Glenn Whitman, director of the Center for Transformative Teaching, works with students at St. Andrew’s Episcopal School in Potomac, Maryland. (Getty Images)

The Chan Zuckerberg Initiative (CZI), one of the biggest players in education philanthropy, has announced a major new financial commitment to the study of how students learn.

The organization, led by billionaire Facebook founder Mark Zuckerberg and his wife, Priscilla Chan, will spend $1 million to aid the expansion of Neuroteach Global, a professional development tool for teachers. The online platform dispenses 3-to-5-minute lessons on classroom strategies backed by the latest research on neuroscience and psychology. The grant will fund the adoption of Neuroteach by teachers in Iowa, Colorado, and Maryland.

Neuroteach was developed by the Center for Transformative Teaching and Learning, a research group based at St.
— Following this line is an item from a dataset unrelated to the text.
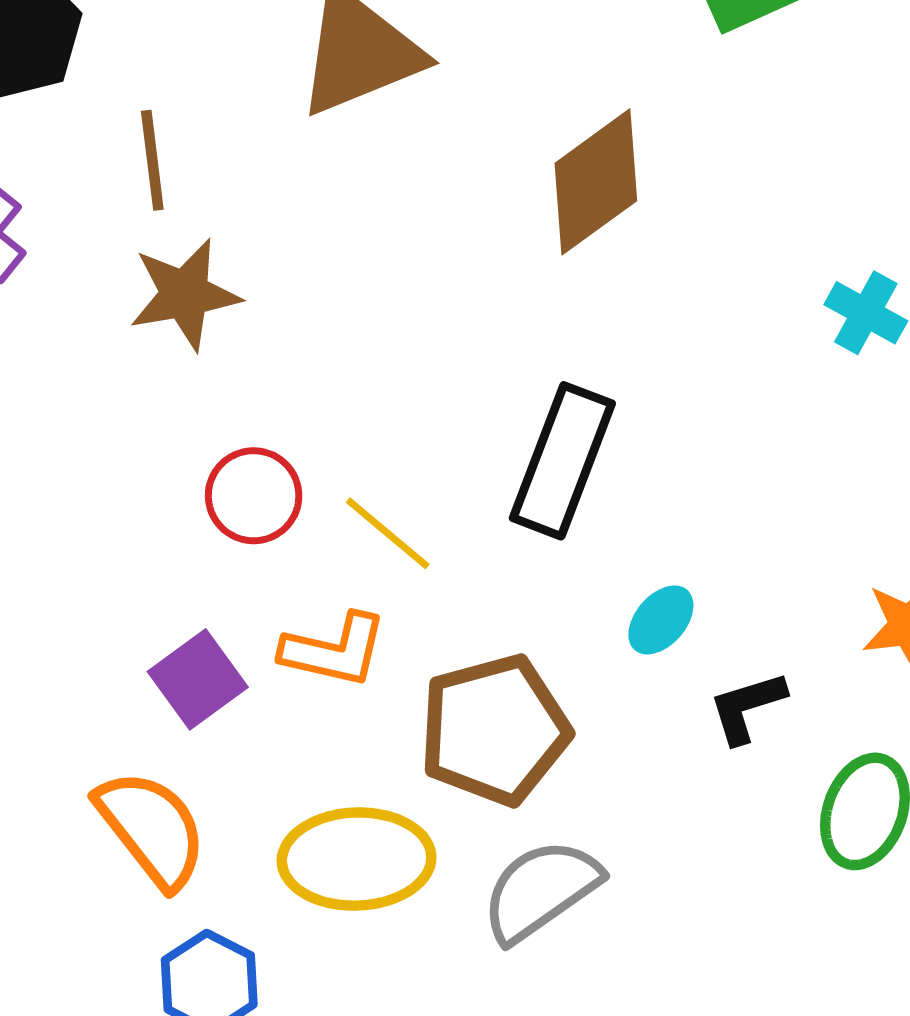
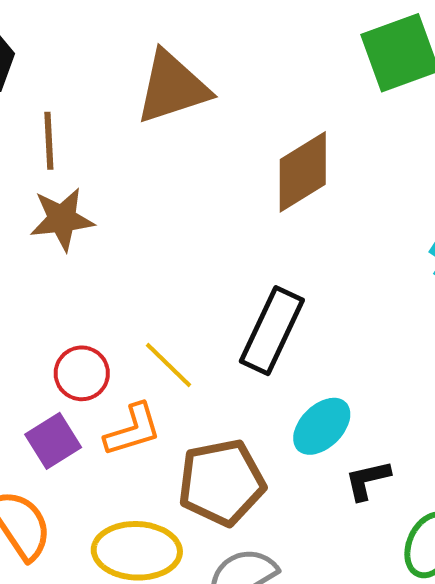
red circle: (254, 496) -> (82, 373), moved
cyan ellipse: (661, 620) -> (322, 426), size x1.5
orange L-shape: (334, 650) -> (133, 430), turned -34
Andrew’s Episcopal School in Potomac, Maryland. The exclusive academy, where high school tuition runs nearly $42,000 per year, is unique in more than just its cost. It is the only school in America hosting an on-site scientific body to study how its pupils learn and reason. Its most famous charge is none other than First Kid Barron Trump.

In an interview with The 74’s Carolyn Phenicie earlier this year, Center director Glenn Whitman said that studying the human brain’s acquisition of knowledge would benefit teachers and students everywhere.

“If we were just serving private schools, it wouldn’t be worth our time,” he said. “Yes, our students are excellently served and our faculty is really enriched and challenged, but we feel strongly … that we have to have a strong public purpose to serve teachers in all sectors.”

In just a few years of existence, CZI says it has donated more than $300 million to schools and education programs around the country. That includes $7 million each given to the Learning Policy Institute and Turnaround for Children, which are both active in spreading awareness about brain science and its implications for education policy and practice.

Many experts believe that schools base their instruction on the latest scientific research into brain functions such as memory and metacognition. While psychologists are fluent in such concepts, teachers seldom receive any formal training relating to neuroscience. To the contrary, research shows that many laymen tend to put stock in spurious or outmoded ideas of how children learn, which can give rise to questionable classroom practices.

Noted University of Virginia academic Dan Willingham recently called for wholesale reforms to teacher training programs to integrate more lessons from child psychology, while Center for American Progress education fellow Ulrich Boser has lamented the disconnect between the fields.

“I think at a very high level, education does a great job of siloing,” Boser said in an interview with The 74 last year. “So we see this in schools, where the finance department tends not to speak to the academic departments, and I think we see this a lot in education schools.”